START Recorded information

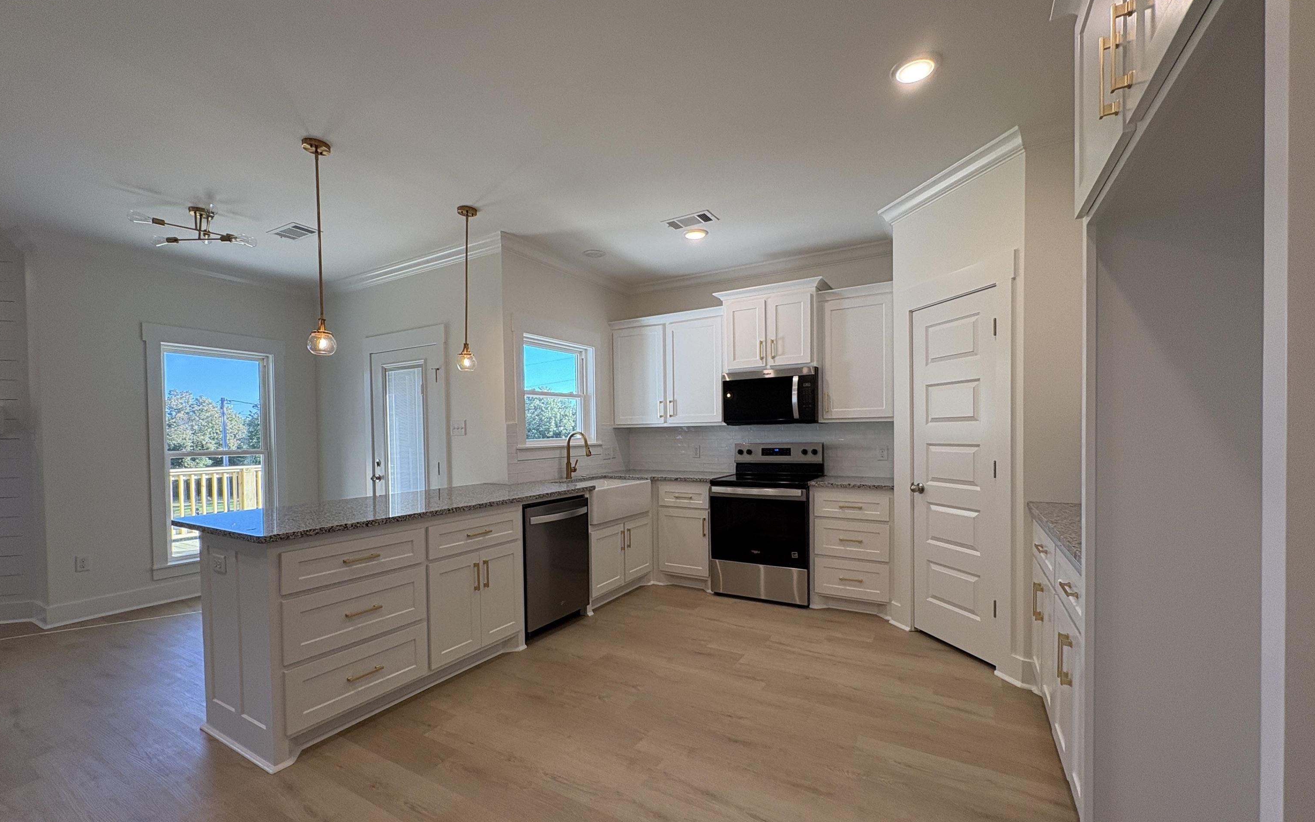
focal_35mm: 15
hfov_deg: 101.5
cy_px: 444
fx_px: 538
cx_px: 653
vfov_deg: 74.7
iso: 100
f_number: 2.2
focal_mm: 2.22
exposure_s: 1/120
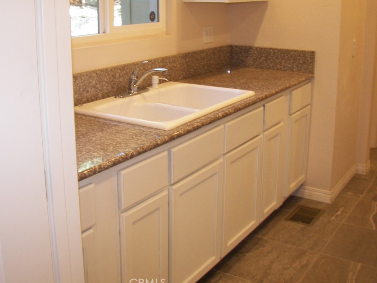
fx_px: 479
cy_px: 116
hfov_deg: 42.8
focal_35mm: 44
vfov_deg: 32.8
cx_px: 153
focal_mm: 6
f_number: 2.8
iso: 100
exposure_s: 1/30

END Recorded information

▶ **Work item**:
Transcribe every line of the data exactly. No pictures go in the copy.

▶ **Answer section**:
focal_35mm: 15
hfov_deg: 101.5
cy_px: 444
fx_px: 538
cx_px: 653
vfov_deg: 74.7
iso: 100
f_number: 2.2
focal_mm: 2.22
exposure_s: 1/120
fx_px: 479
cy_px: 116
hfov_deg: 42.8
focal_35mm: 44
vfov_deg: 32.8
cx_px: 153
focal_mm: 6
f_number: 2.8
iso: 100
exposure_s: 1/30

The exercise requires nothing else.